* [TEXTE FOURNI]:
:::::

Publié le par HITOYUME

Le déclin des budo serait amorcé au Japon, selon les affirmations récentes de plusieurs grands maîtres, à la fin d’un reportage télévisé sur la forge des lames de katana. Lorsque fut abordé l’avenir du bujutsu et du budo, les quatre grands maîtres japonais (âgés) confièrent avec nostalgie : « Le déclin du bujutsu et du budo est amorcé au Japon, parce que nos anciens arts de guerre ne sont pas assez ludiques pour intéresser notre jeunesse », dit l’un.« Les jeunes de maintenant ne sont plus attirés par l’effort physique et ils se désintéressent d’une recherche spirituelle », dit le second. « On peut constater le déclin du budo japonais à ce que les champions de judo et de karate sont plus souvent étrangers que Japonais », dit le troisième. « Les budo survivront, peut-être, grâce au développement des arts martiaux à l’étranger, cependant les étrangers les considèrent en tant que sports plutôt que vestiges d’arts de guerre japonais et l’esprit chevaleresque a disparu », dit le plus âgé.
N’ayant jamais envisagé la possibilité d’un déclin du budo au Japon, j’ai pris mon téléphone pour appeler un ami du Pays du Soleil Levant et j’ai eu confirmation que tous les budo y étaient en déclin. Les plus touchés seraient le kendo et le judo. Tous les styles de karate également, à l’exception (paraît-il) du kyokushinkai, en raison de l’engouement populaire pour les « kakuto gi », qui passent sur la plupart des chaînes japonaises de télévision, et qui sont, sous diverses appellations, des combats plus ou moins sans règles, mais tous à frappes réelles.

:::::

* [MATÉRIEL RECUEILLI]:

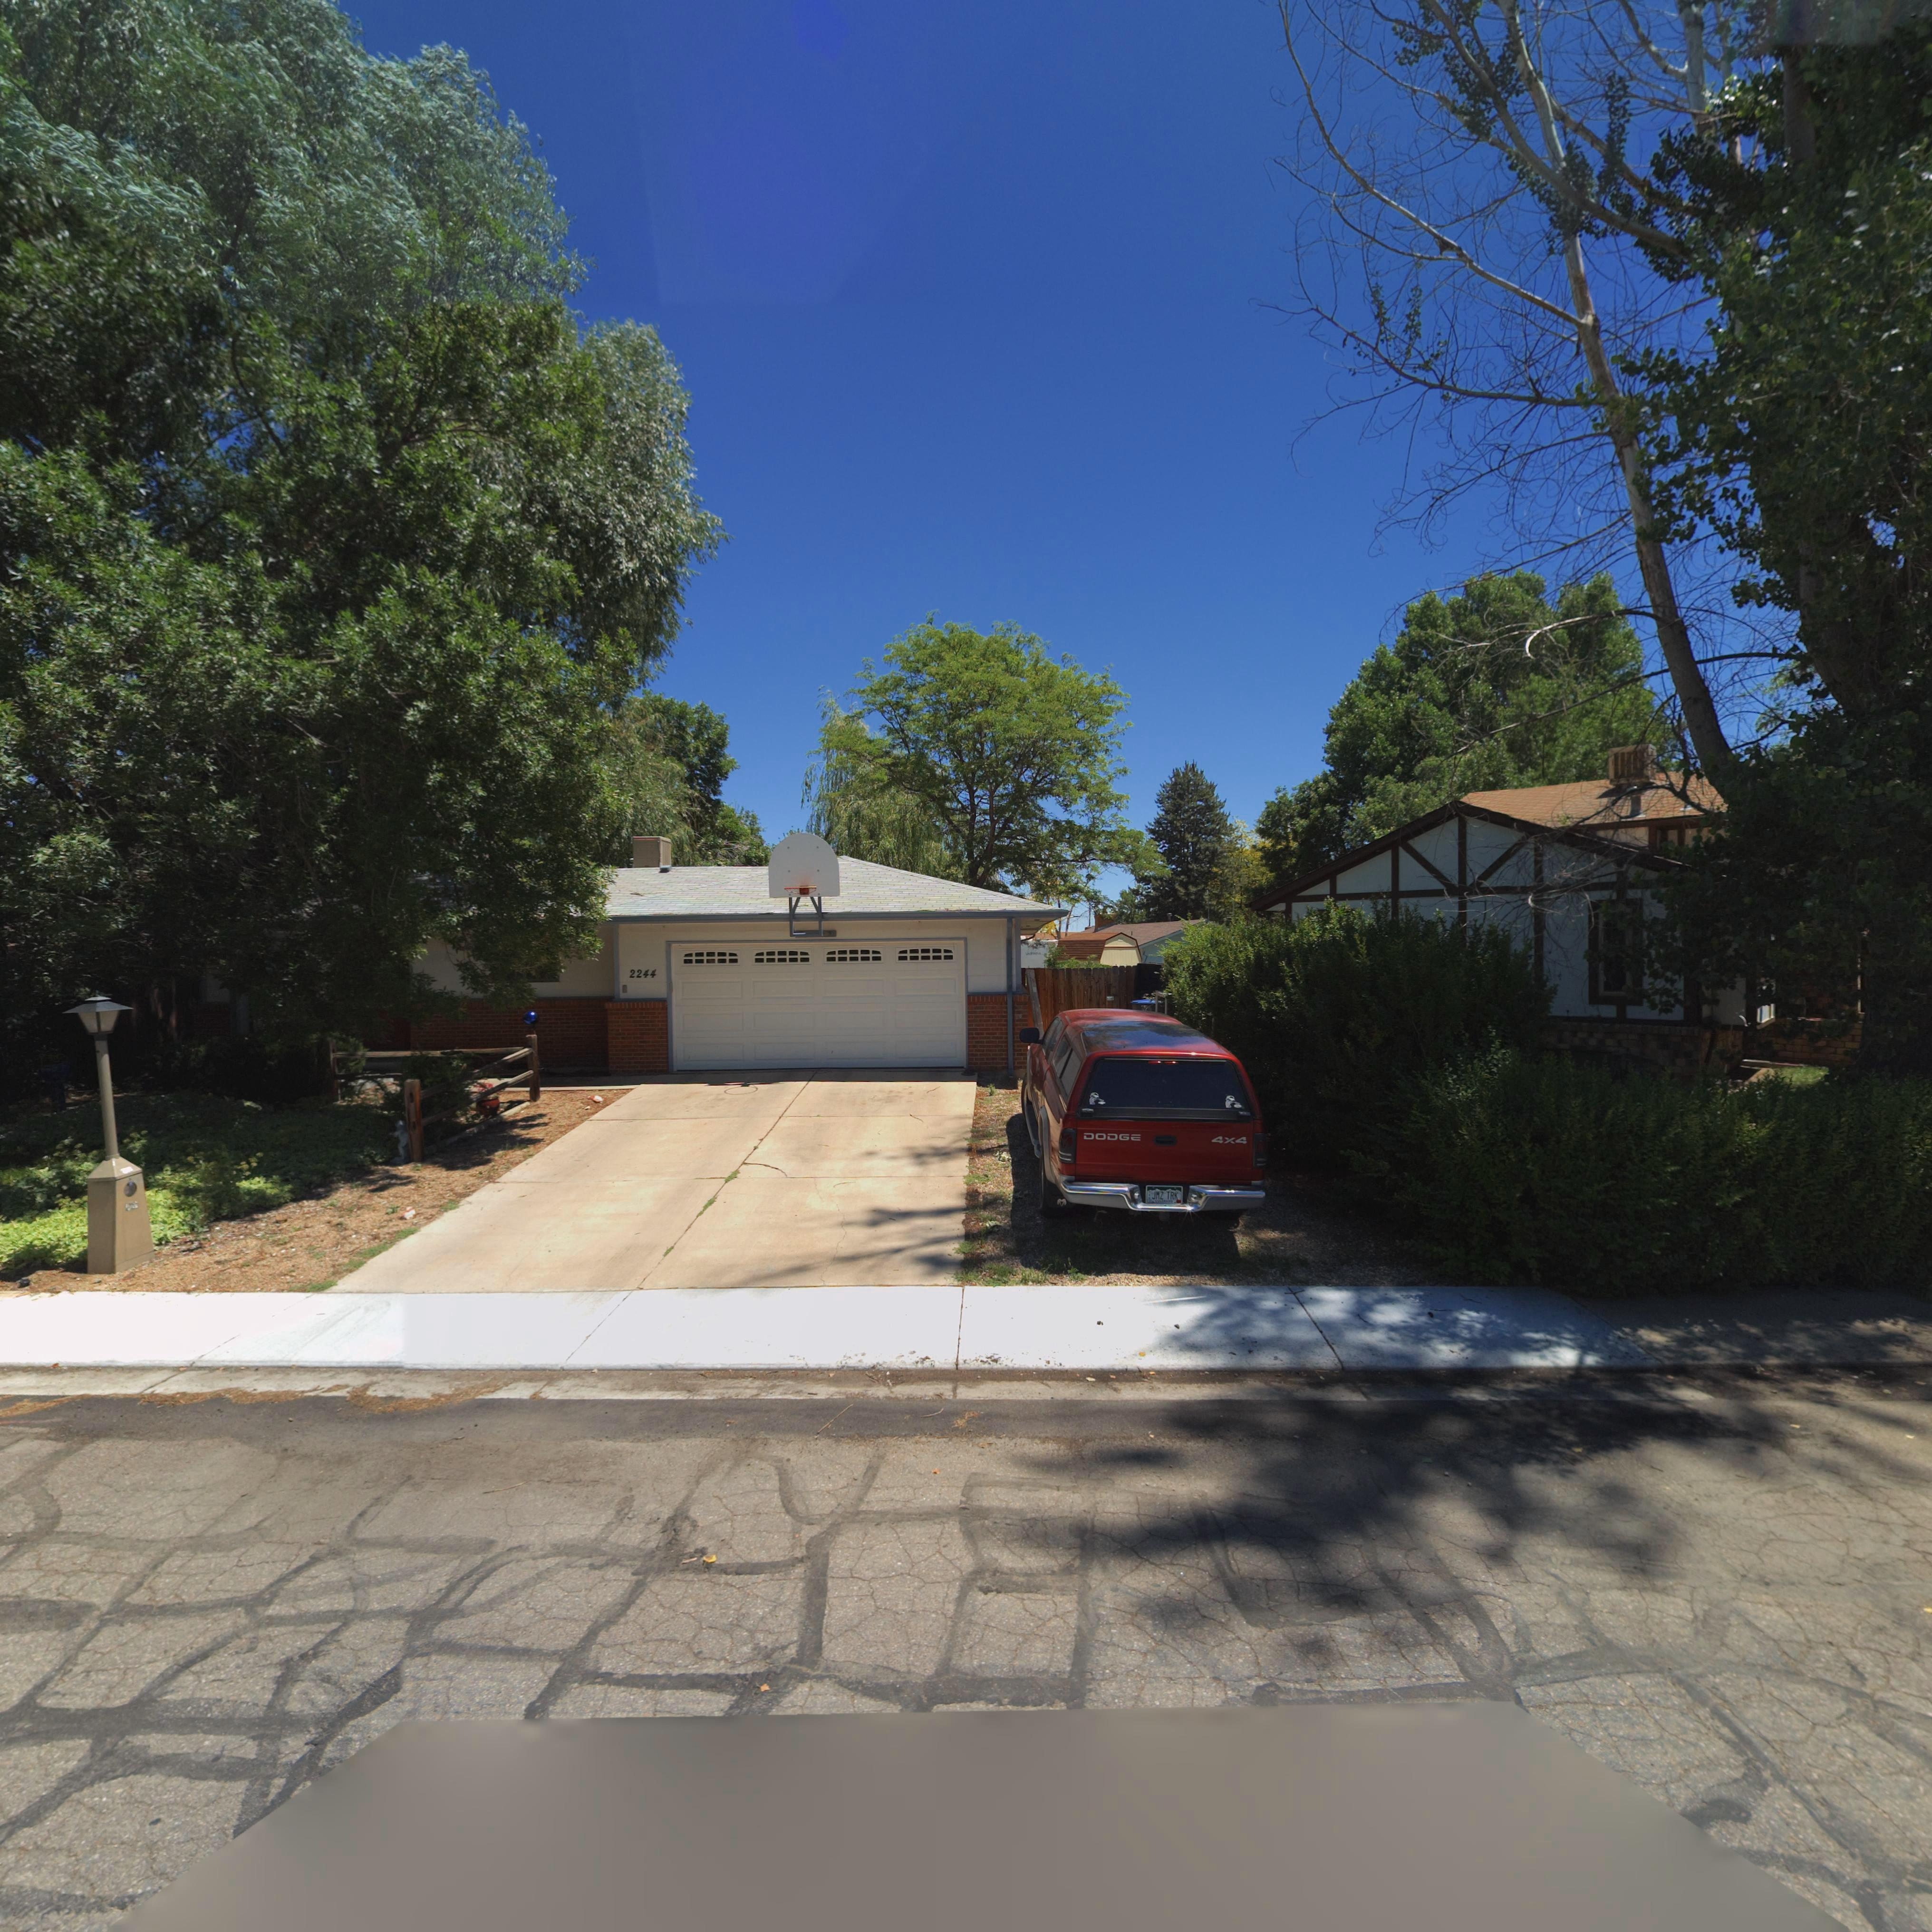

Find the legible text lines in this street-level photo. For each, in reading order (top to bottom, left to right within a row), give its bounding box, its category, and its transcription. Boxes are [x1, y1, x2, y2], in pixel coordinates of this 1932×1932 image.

:::::

Recopiez le texte sur le déclin du budo à partir de « N’ayant jamais envisagé » et jusqu'à « à frappes réelles. » inclus. Appuyez-vous uniquement sur le texte sur le déclin du budo.

* [CORRIGÉ]:
N’ayant jamais envisagé la possibilité d’un déclin du budo au Japon, j’ai pris mon téléphone pour appeler un ami du Pays du Soleil Levant et j’ai eu confirmation que tous les budo y étaient en déclin. Les plus touchés seraient le kendo et le judo. Tous les styles de karate également, à l’exception (paraît-il) du kyokushinkai, en raison de l’engouement populaire pour les « kakuto gi », qui passent sur la plupart des chaînes japonaises de télévision, et qui sont, sous diverses appellations, des combats plus ou moins sans règles, mais tous à frappes réelles.